During a presentation at the May 17 MISD board meeting, Jason Bird, the district’s deputy superintendent of business, operations, accountability and technology, gave a budget update to trustees and discussed the proposed lower rate.

During fiscal year 2020-21, the average single-family home in MISD was valued at $377,932. FY 2021-22 will have the average single-family home in MISD valued at $490,400, a 29.76% increase.

However, Bird noted that House Bill 3, passed in the 2019 legislative session, compressed the maintenance and operations tax rate for the district, reduced state aid given to the district and increased the amount the district has to pay in recapture. Recapture refers to Texas legislation that requires property-rich school districts, such as MISD, to pay a portion of locally collected property tax revenue to the state, which then distributes the funds to property-poor districts.

Bird said that with property value growth, the maintenance and operations tax rate for the district will have to be mandatorily compressed. Meanwhile, the district is expected to pay $3.77 million in recapture during FY 2022-23, up from $2.87 million in FY 2021-22.

Federal funding given to the school district allowed it to forgo the voter-approved tax rate election held in 2021, Bird said. The district was still able to drop its total tax rate by almost $0.10 in FY 2021-22 through the federal dollars instead.

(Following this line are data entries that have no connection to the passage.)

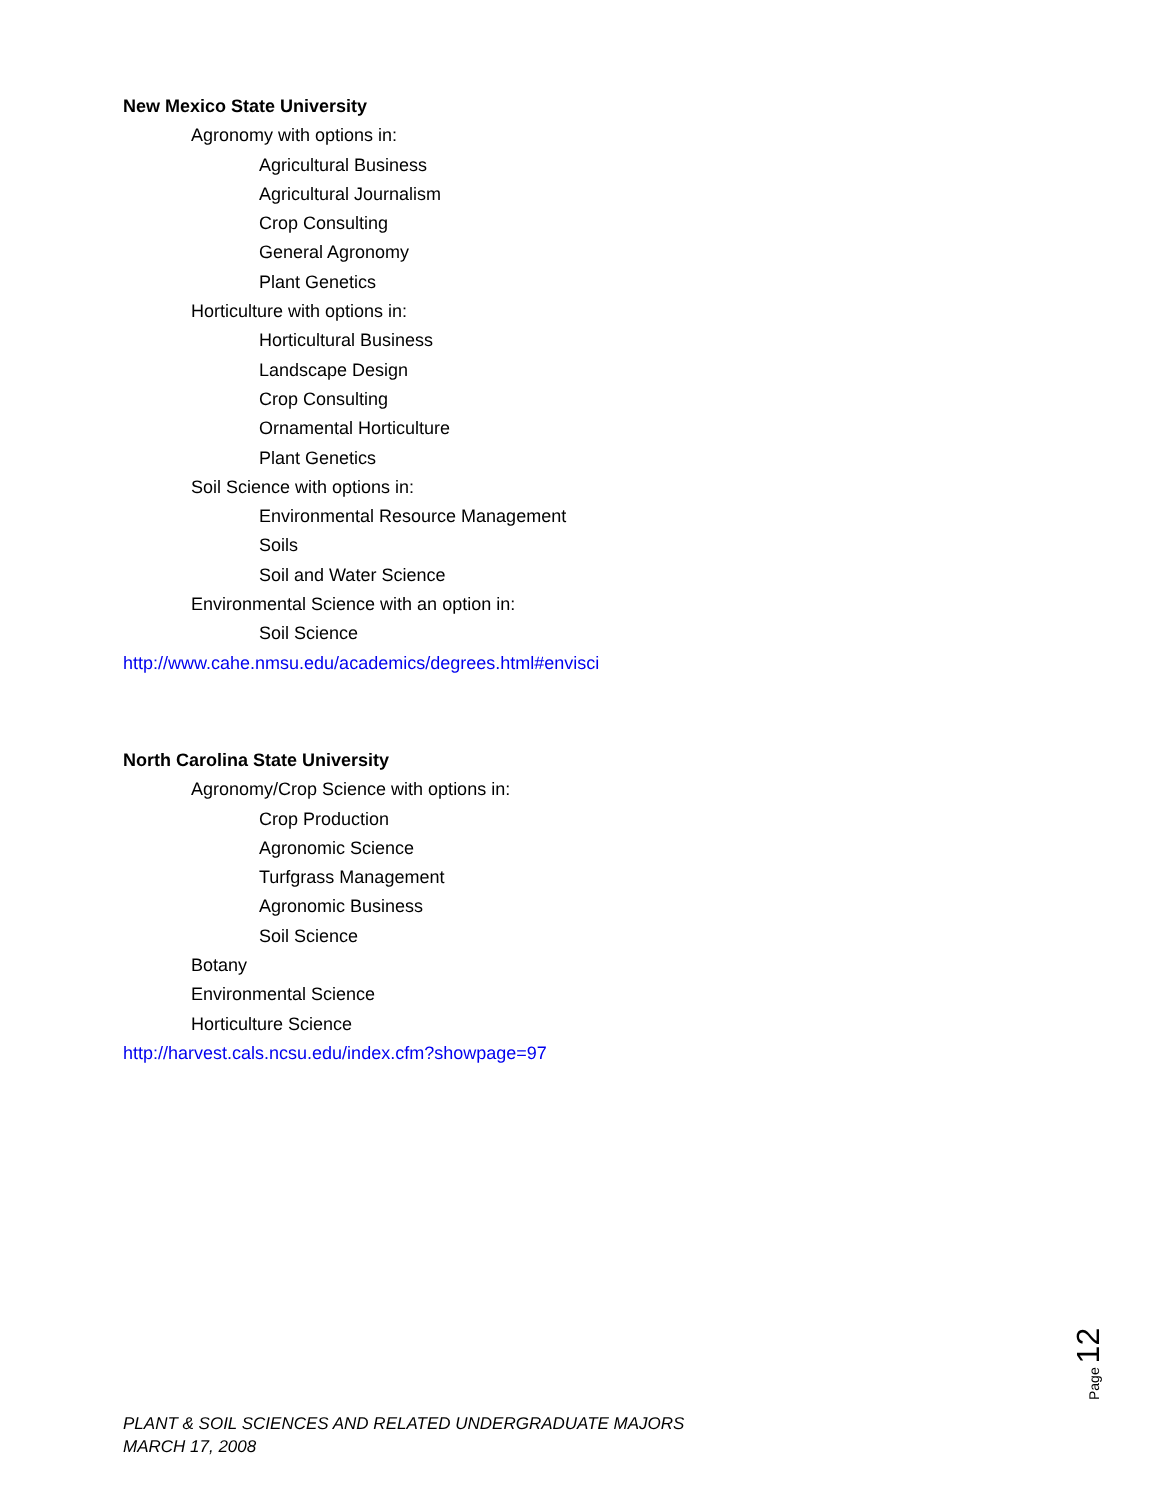New Mexico State University
Agronomy with options in:
Agricultural Business
Agricultural Journalism
Crop Consulting
General Agronomy
Plant Genetics
Horticulture with options in:
Horticultural Business
Landscape Design
Crop Consulting
Ornamental Horticulture
Plant Genetics
Soil Science with options in:
Environmental Resource Management
Soils
Soil and Water Science
Environmental Science with an option in:
Soil Science
http://www.cahe.nmsu.edu/academics/degrees.html#envisci
North Carolina State University
Agronomy/Crop Science with options in:
Crop Production
Agronomic Science
Turfgrass Management
Agronomic Business
Soil Science
Botany
Environmental Science
Horticulture Science
http://harvest.cals.ncsu.edu/index.cfm?showpage=97
Page 12
PLANT & SOIL SCIENCES AND RELATED UNDERGRADUATE MAJORS
MARCH 17, 2008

Another tax rate decrease is expected for FY 2022-23, Bird said.

“With the mandatory compression for all that property value growth, we anticipate a $0.05 reduction in our M&O tax rate, and our debt service rate will stay where it is,” Bird said.

He proposed the maintenance and operations budget for the school district would decrease from $1.0067 per $100 valuation to $0.9567 per $100 valuation. The district’s debt service fund would remain at $0.37 per $100, for a total tax rate of $1.3267 per $100 valuation.

“Obviously we will look to lower our debt service rate as is fiscally prudent in the future,” Bird said.

The MISD board of trustees is expected to approve the FY 2022-23 budget at its June meeting.

“It’s up to the state to fund public education, so it’s up to everyone in this room to contact their Legislature and say, ‘You support public education, please fund it,’” Board Member Stephanie O’Dell said.